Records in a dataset
════════════════
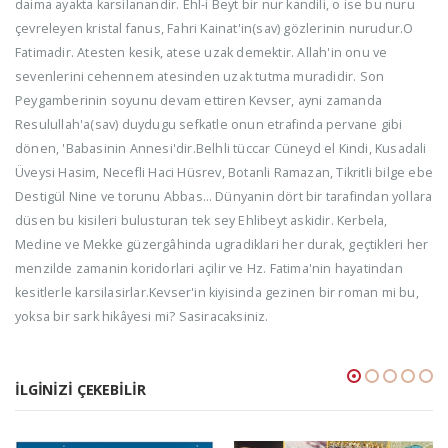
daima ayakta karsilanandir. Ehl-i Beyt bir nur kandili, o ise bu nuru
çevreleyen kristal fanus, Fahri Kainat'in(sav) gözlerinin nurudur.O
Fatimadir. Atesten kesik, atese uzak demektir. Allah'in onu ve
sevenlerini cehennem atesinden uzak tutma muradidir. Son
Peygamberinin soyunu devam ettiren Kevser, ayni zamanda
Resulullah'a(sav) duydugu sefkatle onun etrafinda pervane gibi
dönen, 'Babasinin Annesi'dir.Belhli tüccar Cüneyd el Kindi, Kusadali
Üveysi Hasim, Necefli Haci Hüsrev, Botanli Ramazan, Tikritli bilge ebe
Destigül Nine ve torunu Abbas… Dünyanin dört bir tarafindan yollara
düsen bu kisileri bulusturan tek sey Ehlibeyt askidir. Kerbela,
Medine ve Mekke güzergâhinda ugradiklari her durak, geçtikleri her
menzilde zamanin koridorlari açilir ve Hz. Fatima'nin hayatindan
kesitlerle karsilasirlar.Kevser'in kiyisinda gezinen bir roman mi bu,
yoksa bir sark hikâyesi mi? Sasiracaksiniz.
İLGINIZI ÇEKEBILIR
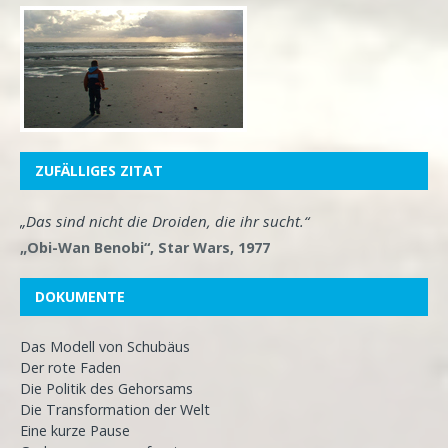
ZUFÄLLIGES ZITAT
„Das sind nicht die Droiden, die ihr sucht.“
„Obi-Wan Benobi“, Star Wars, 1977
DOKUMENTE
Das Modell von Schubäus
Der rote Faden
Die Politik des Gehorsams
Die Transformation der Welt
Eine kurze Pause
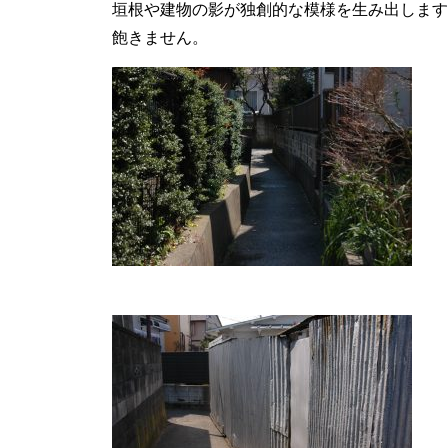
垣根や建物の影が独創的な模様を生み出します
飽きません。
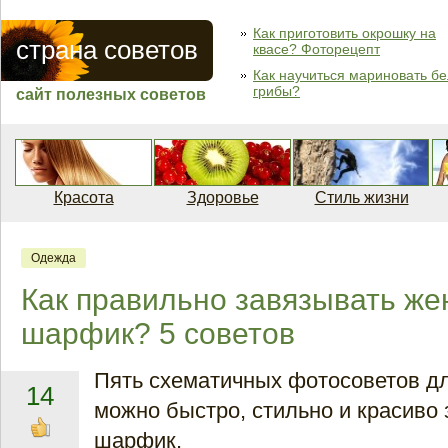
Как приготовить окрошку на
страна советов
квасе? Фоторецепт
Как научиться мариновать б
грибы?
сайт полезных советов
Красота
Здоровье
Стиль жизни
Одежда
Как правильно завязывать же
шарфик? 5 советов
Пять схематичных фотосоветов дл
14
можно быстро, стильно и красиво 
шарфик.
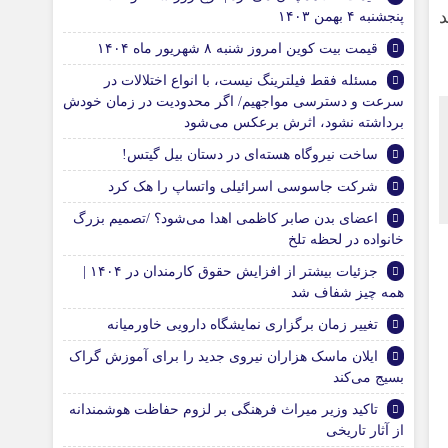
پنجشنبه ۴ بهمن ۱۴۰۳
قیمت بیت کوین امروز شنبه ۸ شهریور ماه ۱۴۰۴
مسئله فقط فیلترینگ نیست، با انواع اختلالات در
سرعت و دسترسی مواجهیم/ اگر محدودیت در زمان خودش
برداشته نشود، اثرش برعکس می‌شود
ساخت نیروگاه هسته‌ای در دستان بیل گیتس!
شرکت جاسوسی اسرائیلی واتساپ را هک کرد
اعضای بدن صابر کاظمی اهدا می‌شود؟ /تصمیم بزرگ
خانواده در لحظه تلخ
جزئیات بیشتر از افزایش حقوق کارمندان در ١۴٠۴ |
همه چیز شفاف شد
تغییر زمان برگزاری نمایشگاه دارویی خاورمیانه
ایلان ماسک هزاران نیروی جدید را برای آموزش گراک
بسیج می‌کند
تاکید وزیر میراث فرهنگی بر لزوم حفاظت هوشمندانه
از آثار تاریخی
════════════════
**Brief:** Please rewrite these lines with "Medine" swapped for "Medina", keeping everything else the same and leaving out the pictures.

**Result of the task:**
daima ayakta karsilanandir. Ehl-i Beyt bir nur kandili, o ise bu nuru
çevreleyen kristal fanus, Fahri Kainat'in(sav) gözlerinin nurudur.O
Fatimadir. Atesten kesik, atese uzak demektir. Allah'in onu ve
sevenlerini cehennem atesinden uzak tutma muradidir. Son
Peygamberinin soyunu devam ettiren Kevser, ayni zamanda
Resulullah'a(sav) duydugu sefkatle onun etrafinda pervane gibi
dönen, 'Babasinin Annesi'dir.Belhli tüccar Cüneyd el Kindi, Kusadali
Üveysi Hasim, Necefli Haci Hüsrev, Botanli Ramazan, Tikritli bilge ebe
Destigül Nine ve torunu Abbas… Dünyanin dört bir tarafindan yollara
düsen bu kisileri bulusturan tek sey Ehlibeyt askidir. Kerbela,
Medina ve Mekke güzergâhinda ugradiklari her durak, geçtikleri her
menzilde zamanin koridorlari açilir ve Hz. Fatima'nin hayatindan
kesitlerle karsilasirlar.Kevser'in kiyisinda gezinen bir roman mi bu,
yoksa bir sark hikâyesi mi? Sasiracaksiniz.
İLGINIZI ÇEKEBILIR
ZUFÄLLIGES ZITAT
„Das sind nicht die Droiden, die ihr sucht.“
„Obi-Wan Benobi“, Star Wars, 1977
DOKUMENTE
Das Modell von Schubäus
Der rote Faden
Die Politik des Gehorsams
Die Transformation der Welt
Eine kurze Pause
垣根や建物の影が独創的な模様を生み出します
飽きません。
Как приготовить окрошку на
страна советов
квасе? Фоторецепт
Как научиться мариновать б
грибы?
сайт полезных советов
Красота
Здоровье
Стиль жизни
Одежда
Как правильно завязывать же
шарфик? 5 советов
Пять схематичных фотосоветов дл
14
можно быстро, стильно и красиво 
шарфик.
پنجشنبه ۴ بهمن ۱۴۰۳
قیمت بیت کوین امروز شنبه ۸ شهریور ماه ۱۴۰۴
مسئله فقط فیلترینگ نیست، با انواع اختلالات در
سرعت و دسترسی مواجهیم/ اگر محدودیت در زمان خودش
برداشته نشود، اثرش برعکس می‌شود
ساخت نیروگاه هسته‌ای در دستان بیل گیتس!
شرکت جاسوسی اسرائیلی واتساپ را هک کرد
اعضای بدن صابر کاظمی اهدا می‌شود؟ /تصمیم بزرگ
خانواده در لحظه تلخ
جزئیات بیشتر از افزایش حقوق کارمندان در ١۴٠۴ |
همه چیز شفاف شد
تغییر زمان برگزاری نمایشگاه دارویی خاورمیانه
ایلان ماسک هزاران نیروی جدید را برای آموزش گراک
بسیج می‌کند
تاکید وزیر میراث فرهنگی بر لزوم حفاظت هوشمندانه
از آثار تاریخی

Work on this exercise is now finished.